WHAT IS REQUIRED
Below is a listing with pictures. Repeat exactly the lines starting at the one holding "Actualités des associations" and going on through the one holding "Katso lisää", and leave every picture out.

=== TASK INPUT ===

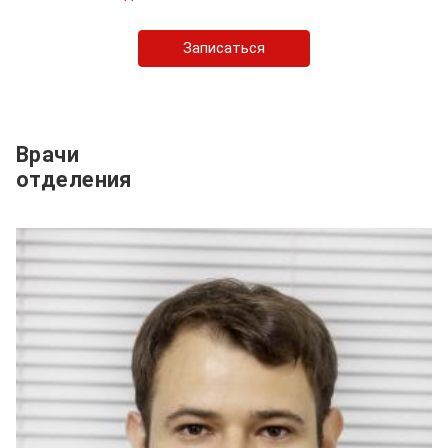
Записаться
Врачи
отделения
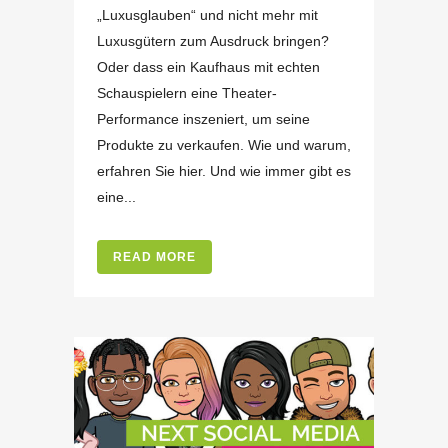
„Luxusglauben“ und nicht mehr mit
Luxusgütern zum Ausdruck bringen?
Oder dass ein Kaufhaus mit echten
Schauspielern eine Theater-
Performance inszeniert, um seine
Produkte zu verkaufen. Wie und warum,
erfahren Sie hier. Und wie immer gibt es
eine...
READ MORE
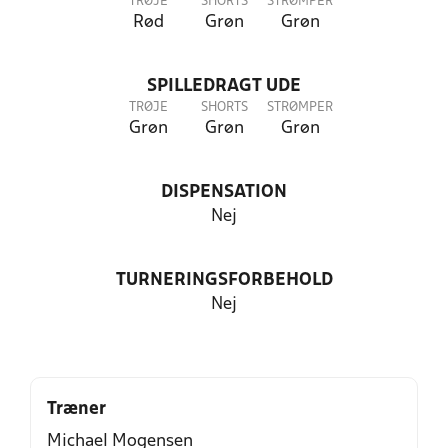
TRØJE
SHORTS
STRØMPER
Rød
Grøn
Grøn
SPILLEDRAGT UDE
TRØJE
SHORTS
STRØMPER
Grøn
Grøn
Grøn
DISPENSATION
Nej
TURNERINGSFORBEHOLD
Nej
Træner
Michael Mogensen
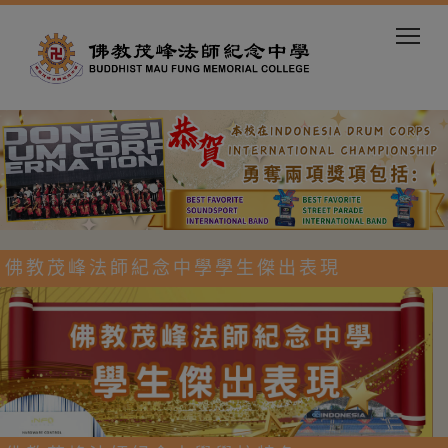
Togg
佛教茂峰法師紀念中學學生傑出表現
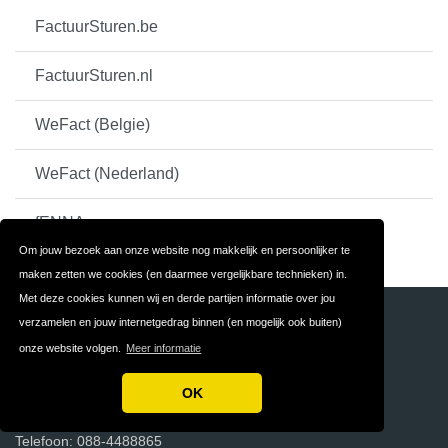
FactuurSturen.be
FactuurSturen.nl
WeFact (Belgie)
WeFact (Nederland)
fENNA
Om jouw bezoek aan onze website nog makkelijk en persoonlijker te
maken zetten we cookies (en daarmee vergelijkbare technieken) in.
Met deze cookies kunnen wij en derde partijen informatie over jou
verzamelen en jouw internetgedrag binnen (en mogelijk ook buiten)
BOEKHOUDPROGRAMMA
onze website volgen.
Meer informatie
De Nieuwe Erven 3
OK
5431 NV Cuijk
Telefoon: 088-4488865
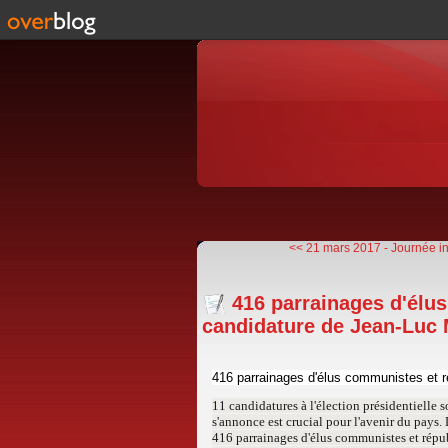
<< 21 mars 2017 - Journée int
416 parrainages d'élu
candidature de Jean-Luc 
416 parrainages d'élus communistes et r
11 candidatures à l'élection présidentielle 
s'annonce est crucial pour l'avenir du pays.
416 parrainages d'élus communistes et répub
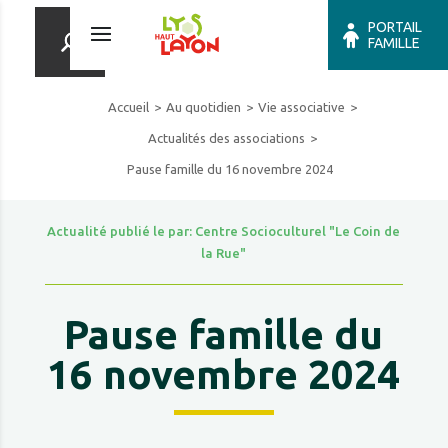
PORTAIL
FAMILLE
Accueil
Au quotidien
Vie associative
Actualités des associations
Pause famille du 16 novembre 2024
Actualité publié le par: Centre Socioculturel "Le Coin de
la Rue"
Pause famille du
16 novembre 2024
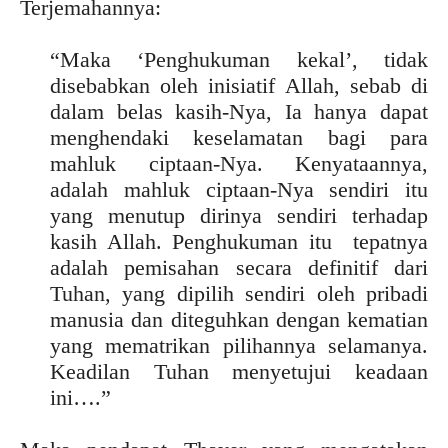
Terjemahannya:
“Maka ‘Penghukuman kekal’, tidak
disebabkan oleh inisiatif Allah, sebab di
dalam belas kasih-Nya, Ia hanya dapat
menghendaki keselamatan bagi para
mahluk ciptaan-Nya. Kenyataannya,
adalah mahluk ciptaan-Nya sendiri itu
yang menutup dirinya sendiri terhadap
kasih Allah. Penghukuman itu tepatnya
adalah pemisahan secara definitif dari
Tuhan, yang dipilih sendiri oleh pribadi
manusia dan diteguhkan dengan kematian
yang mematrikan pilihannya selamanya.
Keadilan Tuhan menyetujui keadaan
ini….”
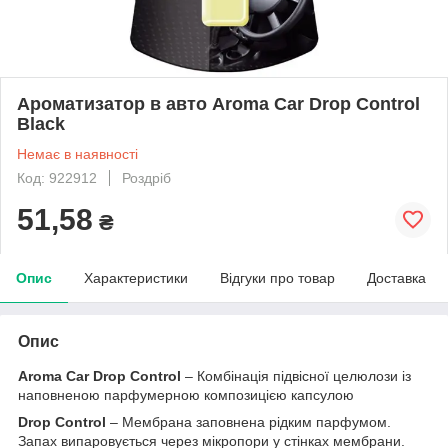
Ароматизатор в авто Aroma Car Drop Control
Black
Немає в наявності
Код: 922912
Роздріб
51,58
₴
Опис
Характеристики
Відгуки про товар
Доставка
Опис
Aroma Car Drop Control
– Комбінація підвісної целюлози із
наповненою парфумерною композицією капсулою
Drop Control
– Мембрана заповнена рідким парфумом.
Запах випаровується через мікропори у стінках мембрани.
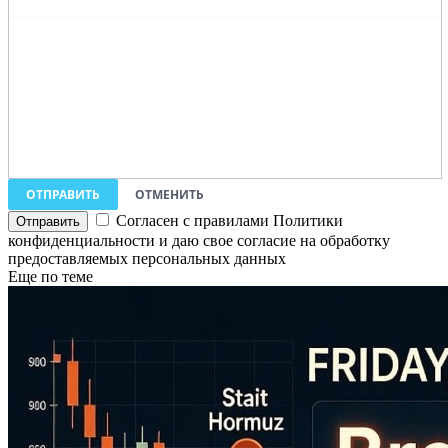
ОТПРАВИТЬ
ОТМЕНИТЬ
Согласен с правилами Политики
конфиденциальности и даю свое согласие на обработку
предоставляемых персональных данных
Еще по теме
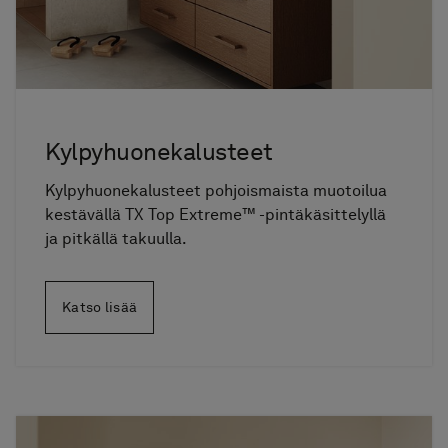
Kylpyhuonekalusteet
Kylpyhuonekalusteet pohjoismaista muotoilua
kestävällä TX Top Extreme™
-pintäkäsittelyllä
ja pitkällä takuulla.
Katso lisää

===
=== TASK INPUT ===

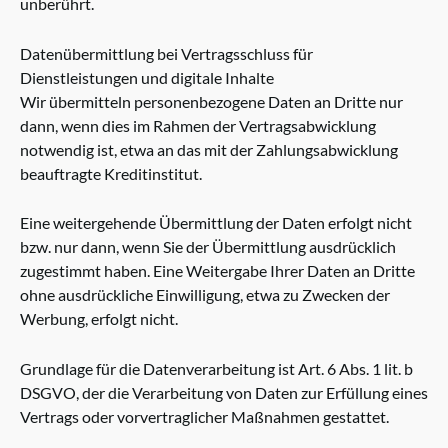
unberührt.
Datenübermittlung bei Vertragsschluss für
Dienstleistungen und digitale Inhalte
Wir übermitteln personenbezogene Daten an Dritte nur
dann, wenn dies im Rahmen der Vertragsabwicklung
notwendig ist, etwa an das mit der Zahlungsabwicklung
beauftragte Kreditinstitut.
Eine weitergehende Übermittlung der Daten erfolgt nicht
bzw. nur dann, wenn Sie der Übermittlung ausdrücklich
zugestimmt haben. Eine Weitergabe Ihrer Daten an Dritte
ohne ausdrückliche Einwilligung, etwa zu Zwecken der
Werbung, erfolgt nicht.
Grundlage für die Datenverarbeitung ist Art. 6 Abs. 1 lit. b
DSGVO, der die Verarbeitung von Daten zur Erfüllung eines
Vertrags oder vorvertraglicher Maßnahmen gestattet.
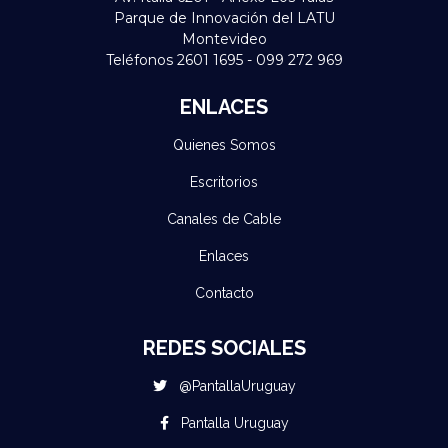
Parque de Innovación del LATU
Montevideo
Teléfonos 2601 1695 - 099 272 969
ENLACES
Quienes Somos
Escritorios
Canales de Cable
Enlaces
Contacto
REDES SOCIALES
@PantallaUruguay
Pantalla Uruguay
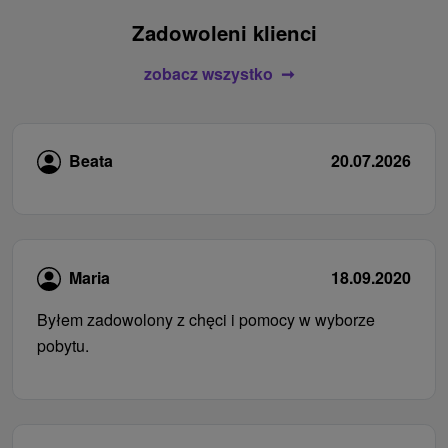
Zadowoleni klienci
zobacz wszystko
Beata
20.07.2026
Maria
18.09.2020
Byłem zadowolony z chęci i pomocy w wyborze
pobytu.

===

EXERCISE RESPONSE
Actualités des associations
Pause famille du 16 novembre 2024
Actualité publié le par: Centre Socioculturel "Le Coin de
la Rue"
Pause famille du
16 novembre 2024
Terjemahannya:
“Maka ‘Penghukuman kekal’, tidak
disebabkan oleh inisiatif Allah, sebab di
dalam belas kasih-Nya, Ia hanya dapat
menghendaki keselamatan bagi para
mahluk ciptaan-Nya. Kenyataannya,
adalah mahluk ciptaan-Nya sendiri itu
yang menutup dirinya sendiri terhadap
kasih Allah. Penghukuman itu tepatnya
adalah pemisahan secara definitif dari
Tuhan, yang dipilih sendiri oleh pribadi
manusia dan diteguhkan dengan kematian
yang mematrikan pilihannya selamanya.
Keadilan Tuhan menyetujui keadaan
ini….”
Ароматизатор в авто Aroma Car Drop Control
Black
Немає в наявності
Код: 922912
Роздріб
51,58
₴
Опис
Характеристики
Відгуки про товар
Доставка
Опис
Aroma Car Drop Control
– Комбінація підвісної целюлози із
наповненою парфумерною композицією капсулою
Drop Control
– Мембрана заповнена рідким парфумом.
Запах випаровується через мікропори у стінках мембрани.
ОТПРАВИТЬ
ОТМЕНИТЬ
Согласен с правилами Политики
конфиденциальности и даю свое согласие на обработку
предоставляемых персональных данных
Еще по теме
Kylpyhuonekalusteet
Kylpyhuonekalusteet pohjoismaista muotoilua
kestävällä TX Top Extreme™
-pintäkäsittelyllä
ja pitkällä takuulla.
Katso lisää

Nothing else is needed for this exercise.